Thomas Chabot a rebondi à son premier match après le Ubergate.

Chabot sait se faire pardonner

CHRONIQUE / Me donnez-vous le droit de pondre une autre chronique sur le Ubergate ? Je sais. Avec les stations de radio d’Ottawa qui en parlent sans arrêt depuis 48 heures, on a l’impression que tout a été dit.

Il me reste juste un petit quelque chose à partager.

Quand j’ai regardé la vidéo pour la toute première fois, lundi soir, j’ai tout de suite identifié Thomas Chabot, assis derrière le chauffeur, au centre. Quand j’ai compris de quoi il s’agissait, je me suis mis à souhaiter qu’il se la ferme.

De grâce, rends-toi service, Thomas. Ne te joins pas à cette discussion. Laisse les vétérans dire toutes les inepties qui leur passent par la tête. De grâce, ne tombe pas dans ce piège.

Pendant un bout de temps, j’ai cru que Chabot aurait la sagesse de se taire.

Après quelques minutes, il a fini par lâcher un petit commentaire. Rien de bien grave ou de trop incriminant. Il en a juste assez dit pour avoir à s’excuser, mercredi.

Il ne devrait pas avoir trop de misère à se faire pardonner. Pour plusieurs raisons.

Il serait plutôt facile d’oublier, quand on le regarde, qu’il est un gamin. Il effectuait à la fin du mois d’octobre son 15e voyage en tant que hockeyeur professionnel. Il fait encore partie des petits nouveaux. Il est en train de trouver sa place dans son équipe, comme dans la ligue. Il cherche forcément, jusqu’à un certain point, à se faire accepter.

On va surtout oublier cet épisode très rapidement en raison de la façon dont il a rebondi.

Les Sénateurs ont infligé une correction aux Devils du New Jersey, mardi, parce que leurs piliers se sont levés.

Mark Stone a obtenu cinq points.

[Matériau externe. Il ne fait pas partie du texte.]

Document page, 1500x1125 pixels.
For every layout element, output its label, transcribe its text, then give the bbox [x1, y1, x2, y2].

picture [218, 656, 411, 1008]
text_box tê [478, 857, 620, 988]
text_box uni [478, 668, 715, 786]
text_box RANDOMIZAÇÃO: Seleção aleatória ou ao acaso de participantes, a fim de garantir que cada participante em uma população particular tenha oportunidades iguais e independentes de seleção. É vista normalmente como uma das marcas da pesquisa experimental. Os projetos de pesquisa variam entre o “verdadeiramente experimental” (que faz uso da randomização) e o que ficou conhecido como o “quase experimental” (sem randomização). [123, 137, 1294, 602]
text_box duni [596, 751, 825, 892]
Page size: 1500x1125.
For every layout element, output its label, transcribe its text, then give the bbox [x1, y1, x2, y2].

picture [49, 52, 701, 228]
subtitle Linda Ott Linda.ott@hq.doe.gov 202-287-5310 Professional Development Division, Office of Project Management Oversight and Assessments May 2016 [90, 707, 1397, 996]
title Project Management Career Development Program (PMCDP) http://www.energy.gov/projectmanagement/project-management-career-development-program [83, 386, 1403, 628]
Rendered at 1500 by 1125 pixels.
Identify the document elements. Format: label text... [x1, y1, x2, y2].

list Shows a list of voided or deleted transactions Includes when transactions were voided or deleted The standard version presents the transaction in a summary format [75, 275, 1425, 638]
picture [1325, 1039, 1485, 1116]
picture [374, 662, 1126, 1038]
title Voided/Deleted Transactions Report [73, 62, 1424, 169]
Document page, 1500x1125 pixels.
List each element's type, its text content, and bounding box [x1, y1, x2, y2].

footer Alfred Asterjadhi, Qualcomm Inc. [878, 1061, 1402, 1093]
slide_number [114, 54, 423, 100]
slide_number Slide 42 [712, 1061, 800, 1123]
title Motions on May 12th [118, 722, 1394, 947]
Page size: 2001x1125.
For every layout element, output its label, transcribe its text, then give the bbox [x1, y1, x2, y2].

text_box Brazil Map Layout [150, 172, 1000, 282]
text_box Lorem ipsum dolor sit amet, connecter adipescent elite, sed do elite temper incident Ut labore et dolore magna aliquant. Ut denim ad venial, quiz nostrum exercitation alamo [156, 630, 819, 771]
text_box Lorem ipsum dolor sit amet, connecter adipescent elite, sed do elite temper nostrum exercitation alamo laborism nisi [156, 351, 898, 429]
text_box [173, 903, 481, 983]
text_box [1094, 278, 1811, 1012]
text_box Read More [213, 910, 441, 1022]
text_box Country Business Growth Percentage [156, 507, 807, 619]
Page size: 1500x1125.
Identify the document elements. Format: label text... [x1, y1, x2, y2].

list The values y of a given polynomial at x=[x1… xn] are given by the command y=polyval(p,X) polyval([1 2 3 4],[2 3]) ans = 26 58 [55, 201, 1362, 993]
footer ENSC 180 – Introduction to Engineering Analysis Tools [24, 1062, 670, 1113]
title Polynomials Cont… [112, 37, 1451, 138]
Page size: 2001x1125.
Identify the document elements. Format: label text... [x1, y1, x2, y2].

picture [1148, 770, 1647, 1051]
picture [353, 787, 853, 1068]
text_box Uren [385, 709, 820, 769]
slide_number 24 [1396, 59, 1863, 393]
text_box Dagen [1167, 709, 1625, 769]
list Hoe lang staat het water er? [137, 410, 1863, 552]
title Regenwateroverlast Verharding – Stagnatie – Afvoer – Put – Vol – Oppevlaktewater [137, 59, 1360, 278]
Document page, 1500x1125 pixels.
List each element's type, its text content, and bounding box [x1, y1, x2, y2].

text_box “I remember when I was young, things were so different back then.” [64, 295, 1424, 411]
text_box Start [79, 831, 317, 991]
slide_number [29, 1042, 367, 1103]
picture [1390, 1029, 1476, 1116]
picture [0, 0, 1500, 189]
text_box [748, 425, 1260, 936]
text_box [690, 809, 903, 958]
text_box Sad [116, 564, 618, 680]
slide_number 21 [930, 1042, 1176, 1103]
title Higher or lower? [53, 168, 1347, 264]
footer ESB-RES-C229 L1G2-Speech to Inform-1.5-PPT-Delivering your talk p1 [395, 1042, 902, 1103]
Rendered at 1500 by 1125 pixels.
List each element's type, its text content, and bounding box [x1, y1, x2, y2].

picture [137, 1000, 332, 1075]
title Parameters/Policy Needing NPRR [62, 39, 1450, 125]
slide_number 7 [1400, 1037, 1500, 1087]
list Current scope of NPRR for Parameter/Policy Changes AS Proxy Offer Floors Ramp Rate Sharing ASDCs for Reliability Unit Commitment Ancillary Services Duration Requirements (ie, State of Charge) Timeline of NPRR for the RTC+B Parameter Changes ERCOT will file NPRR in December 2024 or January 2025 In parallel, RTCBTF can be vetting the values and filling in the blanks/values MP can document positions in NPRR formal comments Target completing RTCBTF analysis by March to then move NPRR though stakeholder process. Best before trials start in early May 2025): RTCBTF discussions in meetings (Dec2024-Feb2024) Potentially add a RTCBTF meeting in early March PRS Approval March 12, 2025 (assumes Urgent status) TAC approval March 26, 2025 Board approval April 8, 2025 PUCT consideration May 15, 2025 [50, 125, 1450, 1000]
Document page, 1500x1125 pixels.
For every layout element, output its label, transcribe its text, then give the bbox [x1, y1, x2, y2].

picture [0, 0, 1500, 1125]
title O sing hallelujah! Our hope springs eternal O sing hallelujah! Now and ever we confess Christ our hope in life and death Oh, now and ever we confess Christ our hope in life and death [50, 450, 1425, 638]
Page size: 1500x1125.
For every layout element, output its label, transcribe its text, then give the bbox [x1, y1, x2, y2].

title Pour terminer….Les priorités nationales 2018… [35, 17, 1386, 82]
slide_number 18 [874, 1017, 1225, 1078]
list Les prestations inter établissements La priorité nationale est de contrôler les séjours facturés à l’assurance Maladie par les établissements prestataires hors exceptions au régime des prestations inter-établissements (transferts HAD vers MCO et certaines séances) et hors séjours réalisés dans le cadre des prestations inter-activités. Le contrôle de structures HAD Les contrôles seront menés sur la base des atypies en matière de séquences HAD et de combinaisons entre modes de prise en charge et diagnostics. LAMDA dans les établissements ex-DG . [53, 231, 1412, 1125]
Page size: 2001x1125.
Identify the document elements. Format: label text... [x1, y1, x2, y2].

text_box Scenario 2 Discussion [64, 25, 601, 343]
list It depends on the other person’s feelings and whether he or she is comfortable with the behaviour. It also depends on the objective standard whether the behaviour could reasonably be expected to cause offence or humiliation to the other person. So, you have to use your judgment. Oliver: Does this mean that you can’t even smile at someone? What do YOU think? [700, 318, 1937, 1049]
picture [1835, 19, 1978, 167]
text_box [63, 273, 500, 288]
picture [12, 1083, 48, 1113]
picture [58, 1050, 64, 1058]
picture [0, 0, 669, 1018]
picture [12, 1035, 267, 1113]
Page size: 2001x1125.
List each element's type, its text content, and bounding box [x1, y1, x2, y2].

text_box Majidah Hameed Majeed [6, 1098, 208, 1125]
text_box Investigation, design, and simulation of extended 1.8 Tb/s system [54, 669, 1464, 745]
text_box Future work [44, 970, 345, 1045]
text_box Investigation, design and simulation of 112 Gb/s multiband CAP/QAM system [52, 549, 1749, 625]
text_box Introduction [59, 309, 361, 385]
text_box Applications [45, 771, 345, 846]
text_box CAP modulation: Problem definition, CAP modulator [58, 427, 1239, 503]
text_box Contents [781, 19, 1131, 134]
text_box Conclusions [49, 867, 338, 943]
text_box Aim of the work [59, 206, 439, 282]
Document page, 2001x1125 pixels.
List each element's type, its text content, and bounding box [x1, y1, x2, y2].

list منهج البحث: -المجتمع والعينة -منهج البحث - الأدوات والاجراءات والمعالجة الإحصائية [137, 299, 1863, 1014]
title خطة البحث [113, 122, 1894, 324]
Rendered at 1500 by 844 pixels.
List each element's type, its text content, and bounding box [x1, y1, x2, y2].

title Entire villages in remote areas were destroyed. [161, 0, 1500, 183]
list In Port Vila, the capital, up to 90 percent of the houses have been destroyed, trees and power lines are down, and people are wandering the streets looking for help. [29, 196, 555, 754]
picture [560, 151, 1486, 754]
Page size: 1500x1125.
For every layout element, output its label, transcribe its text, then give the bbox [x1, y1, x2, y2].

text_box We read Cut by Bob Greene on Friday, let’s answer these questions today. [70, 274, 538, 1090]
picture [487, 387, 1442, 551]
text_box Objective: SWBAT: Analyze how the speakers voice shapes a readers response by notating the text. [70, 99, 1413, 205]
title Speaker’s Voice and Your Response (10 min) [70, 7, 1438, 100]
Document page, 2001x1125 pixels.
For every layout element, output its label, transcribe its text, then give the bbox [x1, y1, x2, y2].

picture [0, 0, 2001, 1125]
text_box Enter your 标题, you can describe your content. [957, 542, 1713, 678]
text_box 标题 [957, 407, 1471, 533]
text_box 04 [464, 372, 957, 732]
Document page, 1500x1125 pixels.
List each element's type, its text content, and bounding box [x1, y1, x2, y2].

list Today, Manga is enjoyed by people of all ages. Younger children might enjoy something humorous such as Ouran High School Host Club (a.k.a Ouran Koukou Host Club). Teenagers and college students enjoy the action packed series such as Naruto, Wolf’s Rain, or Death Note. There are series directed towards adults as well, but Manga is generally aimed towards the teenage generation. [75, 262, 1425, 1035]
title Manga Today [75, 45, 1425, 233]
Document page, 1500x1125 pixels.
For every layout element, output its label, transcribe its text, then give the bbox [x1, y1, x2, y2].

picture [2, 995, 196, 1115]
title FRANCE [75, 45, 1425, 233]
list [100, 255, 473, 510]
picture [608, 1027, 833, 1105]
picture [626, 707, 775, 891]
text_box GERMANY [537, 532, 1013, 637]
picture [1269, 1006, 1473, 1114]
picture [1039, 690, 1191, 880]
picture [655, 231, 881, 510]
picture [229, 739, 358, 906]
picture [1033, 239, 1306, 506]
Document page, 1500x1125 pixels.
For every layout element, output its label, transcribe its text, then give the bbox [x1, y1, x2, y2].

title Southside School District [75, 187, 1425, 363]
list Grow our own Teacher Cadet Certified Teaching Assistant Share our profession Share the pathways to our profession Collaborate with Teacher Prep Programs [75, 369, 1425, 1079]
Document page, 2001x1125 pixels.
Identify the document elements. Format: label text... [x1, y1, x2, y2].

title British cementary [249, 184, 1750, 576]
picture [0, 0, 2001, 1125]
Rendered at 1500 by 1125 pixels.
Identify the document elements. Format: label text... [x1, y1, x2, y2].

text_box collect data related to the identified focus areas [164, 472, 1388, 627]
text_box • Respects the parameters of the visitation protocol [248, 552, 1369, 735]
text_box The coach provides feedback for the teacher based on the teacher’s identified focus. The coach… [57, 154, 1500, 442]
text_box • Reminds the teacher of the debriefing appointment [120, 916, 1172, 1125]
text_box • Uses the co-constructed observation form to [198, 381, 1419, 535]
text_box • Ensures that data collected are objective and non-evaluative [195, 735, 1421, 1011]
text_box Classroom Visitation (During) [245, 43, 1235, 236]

Pas de surprise, ici. On s’attend à ce type de performances de la part du capitaine officieux de l’équipe, dans des moments tendus.

Matt Duchene a été complice de trois buts. Encore une fois, il ne faut vraiment s’étonner. Le talent lui sort par les oreilles. Son expérience doit lui être fort utile, aussi, quand il a des choses à se faire pardonner.

Chabot a presque autant de talent que son centre numéro un, mais il a environ 600 matches de moins au compteur.

S’il a éprouvé des problèmes de confiance, s’il a vécu avec un certain sentiment de culpabilité, il n’a certainement rien traîné sur la glace.

Il a été le joueur le plus utilisé par son entraîneur. Il a été responsable de presque 25 % des tirs au but – neuf sur 42 – de son équipe. Avec une feinte dont on se souviendra longtemps, il a sorti Nico Hischier de ses patins.

Il a marqué un but et obtenu trois passes.

Le genre de performance rassurante, pour une organisation qui est de plus en plus convaincue d’avoir déniché son nouveau défenseur numéro un.

Avec tout ce qui se passait, le calepin était un peu trop plein, mardi. Je voulais vous parler un peu de Christian Jaros. J’ai manqué d’espace.

Il fallait voir les yeux de Guy Boucher s’illuminer quand on lui a parlé de son jeune défenseur slovaque.

«C’est clair qu’il fait une job exceptionnelle. Nous avons besoin d’un gars qui est premier sur la rondelle, qui frappe, qui a de l’intensité, de l’enthousiasme. En plus, il est une superbe personne», a-t-il insisté.

«Moi, je projette que, dans un avenir assez rapproché, il sera capable de jouer contre les premières lignes», a-t-il ajouté.

On ne sait pas trop ce que l’entraîneur-chef entend par «avenir assez rapproché». On imagine que ça pourrait être une question de mois.

La courbe de progression des joueurs de moins de 23 ans peut être très prononcée.

Dieu sait, qu’en ce moment, les Sénateurs ont besoin de défenseurs capables d’affronter les meilleurs éléments adverses.